[Opening AVAILABLE DATA section]

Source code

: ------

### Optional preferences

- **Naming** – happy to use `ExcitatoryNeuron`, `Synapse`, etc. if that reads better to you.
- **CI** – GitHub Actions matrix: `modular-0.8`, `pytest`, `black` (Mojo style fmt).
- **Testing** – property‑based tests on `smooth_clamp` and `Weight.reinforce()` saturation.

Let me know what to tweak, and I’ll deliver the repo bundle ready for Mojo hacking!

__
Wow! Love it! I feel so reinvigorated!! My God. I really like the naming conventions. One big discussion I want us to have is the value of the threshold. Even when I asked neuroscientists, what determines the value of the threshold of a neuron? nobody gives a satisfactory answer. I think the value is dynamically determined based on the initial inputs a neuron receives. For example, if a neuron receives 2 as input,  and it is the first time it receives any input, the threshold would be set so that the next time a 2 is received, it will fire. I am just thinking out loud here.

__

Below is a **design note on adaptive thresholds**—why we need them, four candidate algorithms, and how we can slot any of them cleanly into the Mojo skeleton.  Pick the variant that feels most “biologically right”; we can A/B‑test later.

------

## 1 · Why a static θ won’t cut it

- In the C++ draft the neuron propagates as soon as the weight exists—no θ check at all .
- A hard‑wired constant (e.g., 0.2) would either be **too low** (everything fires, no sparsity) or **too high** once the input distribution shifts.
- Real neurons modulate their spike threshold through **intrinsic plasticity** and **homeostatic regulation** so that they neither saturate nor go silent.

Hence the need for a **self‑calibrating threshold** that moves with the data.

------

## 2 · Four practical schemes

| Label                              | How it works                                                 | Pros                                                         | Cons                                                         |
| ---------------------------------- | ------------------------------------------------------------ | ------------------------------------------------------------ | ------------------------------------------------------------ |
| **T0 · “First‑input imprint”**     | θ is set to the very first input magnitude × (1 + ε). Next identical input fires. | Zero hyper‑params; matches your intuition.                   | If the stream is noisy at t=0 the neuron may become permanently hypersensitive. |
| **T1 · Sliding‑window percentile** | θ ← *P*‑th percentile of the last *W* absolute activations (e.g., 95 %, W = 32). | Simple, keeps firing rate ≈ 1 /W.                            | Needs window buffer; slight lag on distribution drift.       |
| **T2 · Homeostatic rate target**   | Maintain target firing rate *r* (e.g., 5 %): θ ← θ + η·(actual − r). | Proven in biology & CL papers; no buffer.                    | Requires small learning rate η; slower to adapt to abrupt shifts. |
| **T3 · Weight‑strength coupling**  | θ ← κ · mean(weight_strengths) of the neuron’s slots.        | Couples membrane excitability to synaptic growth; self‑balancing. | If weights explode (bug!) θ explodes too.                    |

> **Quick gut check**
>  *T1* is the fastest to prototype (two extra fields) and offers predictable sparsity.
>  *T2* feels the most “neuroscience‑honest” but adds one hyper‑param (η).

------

[Closing AVAILABLE DATA section]

■ **REQUIREMENT**
The full set of lines above should be retyped without a single change.

■ **WORKED SOLUTION**
Source code

: ------

### Optional preferences

- **Naming** – happy to use `ExcitatoryNeuron`, `Synapse`, etc. if that reads better to you.
- **CI** – GitHub Actions matrix: `modular-0.8`, `pytest`, `black` (Mojo style fmt).
- **Testing** – property‑based tests on `smooth_clamp` and `Weight.reinforce()` saturation.

Let me know what to tweak, and I’ll deliver the repo bundle ready for Mojo hacking!

__
Wow! Love it! I feel so reinvigorated!! My God. I really like the naming conventions. One big discussion I want us to have is the value of the threshold. Even when I asked neuroscientists, what determines the value of the threshold of a neuron? nobody gives a satisfactory answer. I think the value is dynamically determined based on the initial inputs a neuron receives. For example, if a neuron receives 2 as input,  and it is the first time it receives any input, the threshold would be set so that the next time a 2 is received, it will fire. I am just thinking out loud here.

__

Below is a **design note on adaptive thresholds**—why we need them, four candidate algorithms, and how we can slot any of them cleanly into the Mojo skeleton.  Pick the variant that feels most “biologically right”; we can A/B‑test later.

------

## 1 · Why a static θ won’t cut it

- In the C++ draft the neuron propagates as soon as the weight exists—no θ check at all .
- A hard‑wired constant (e.g., 0.2) would either be **too low** (everything fires, no sparsity) or **too high** once the input distribution shifts.
- Real neurons modulate their spike threshold through **intrinsic plasticity** and **homeostatic regulation** so that they neither saturate nor go silent.

Hence the need for a **self‑calibrating threshold** that moves with the data.

------

## 2 · Four practical schemes

| Label                              | How it works                                                 | Pros                                                         | Cons                                                         |
| ---------------------------------- | ------------------------------------------------------------ | ------------------------------------------------------------ | ------------------------------------------------------------ |
| **T0 · “First‑input imprint”**     | θ is set to the very first input magnitude × (1 + ε). Next identical input fires. | Zero hyper‑params; matches your intuition.                   | If the stream is noisy at t=0 the neuron may become permanently hypersensitive. |
| **T1 · Sliding‑window percentile** | θ ← *P*‑th percentile of the last *W* absolute activations (e.g., 95 %, W = 32). | Simple, keeps firing rate ≈ 1 /W.                            | Needs window buffer; slight lag on distribution drift.       |
| **T2 · Homeostatic rate target**   | Maintain target firing rate *r* (e.g., 5 %): θ ← θ + η·(actual − r). | Proven in biology & CL papers; no buffer.                    | Requires small learning rate η; slower to adapt to abrupt shifts. |
| **T3 · Weight‑strength coupling**  | θ ← κ · mean(weight_strengths) of the neuron’s slots.        | Couples membrane excitability to synaptic growth; self‑balancing. | If weights explode (bug!) θ explodes too.                    |

> **Quick gut check**
>  *T1* is the fastest to prototype (two extra fields) and offers predictable sparsity.
>  *T2* feels the most “neuroscience‑honest” but adds one hyper‑param (η).

------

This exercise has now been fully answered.